God never alters, but, since we are mortal and fallible, our perception of what he is doing with us may change. We may not understand his silences. We may feel lonely in our solitude. At those times we can trust—trust his purposes, trust his love, trust ourselves—that we have felt before of divine love, we will feel again. If for now we are in a dry season, we know it is just a season and we will not lessen our faith in any way while we endure it.
Elder Maxwell again, “To be cheerful when others are in despair, to keep the faith when others falter, to be true even when we feel forsaken—all of these are deeply desired outcomes during the deliberate, divine tutorials which God gives to us—because He loves us. These learning experiences must not be misread as divine indifference. Instead, such tutorials are a part of the divine unfolding.”

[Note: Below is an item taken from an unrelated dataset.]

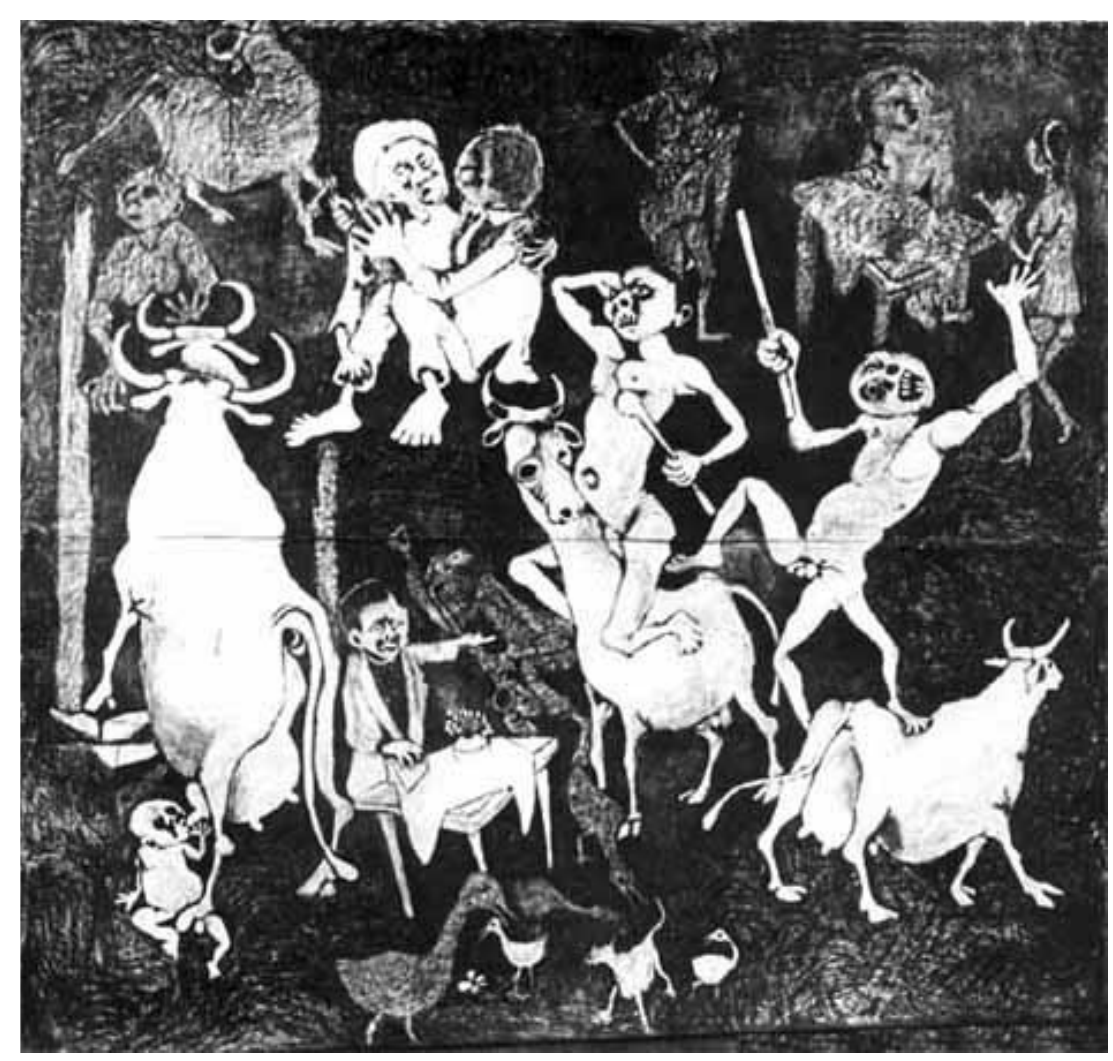
Figure 1 : Dumile Feni, African Guernica, (1967) Confronting this observation, as it was inaugurated by segregationist laws, Feni’s work is useful for three reasons. In the first instance, Feni (1967) addresses the question of the deracination of Black/Indigenous life. His project in this artistic work refocuses the principle question that is guiding my analysis; how do we arrive at justice? The reader should recall the predefining propositions that lead to the question of justice, this being the proposition of epistemic access as a medium that facilitates justice. The question of justice re- centres Paton’s (1957: 73) vexing oeuvre that delivers the punch-line of his novel through his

Barrie GilesNovember 19, 2014
One of my favorite sentences from your article is: "Today may bring challenges to our faith and we forget the truths that we have always known that have comforted us when we’ve needed it." Ah, how I felt the power of that statement! Today, I gratefully and humbly wrote three experiences in my little book I was given at a Relief Society meeting years ago - "Have I Seen God's Hand in My Life Today?" Tomorrow, I might not even remember I have such a book. How fickle and entitled I often feel. I see it in others too. We are not yet as Job - or Joseph Smith for that matter. There are always answers. Always. And, I have found, those answers are always wiser and more profound and deeper and wider than I could have imagined - if I but see and listen through faithful eyes and ears. I love my Heavenly Father for His Infinite wisdom and for His Infinite patience with me as I learn these lesson so very slowly. Thanks for an inspired message today.
AnnaNovember 19, 2014
So very true. I am presently caring for my sister, who is within weeks of dying from a brain tumor. we know that we cannot demand that God meet our expectations, but are learning to trust His wisdom and timing. Sweet things are coming and will yet come of this experience together as a family.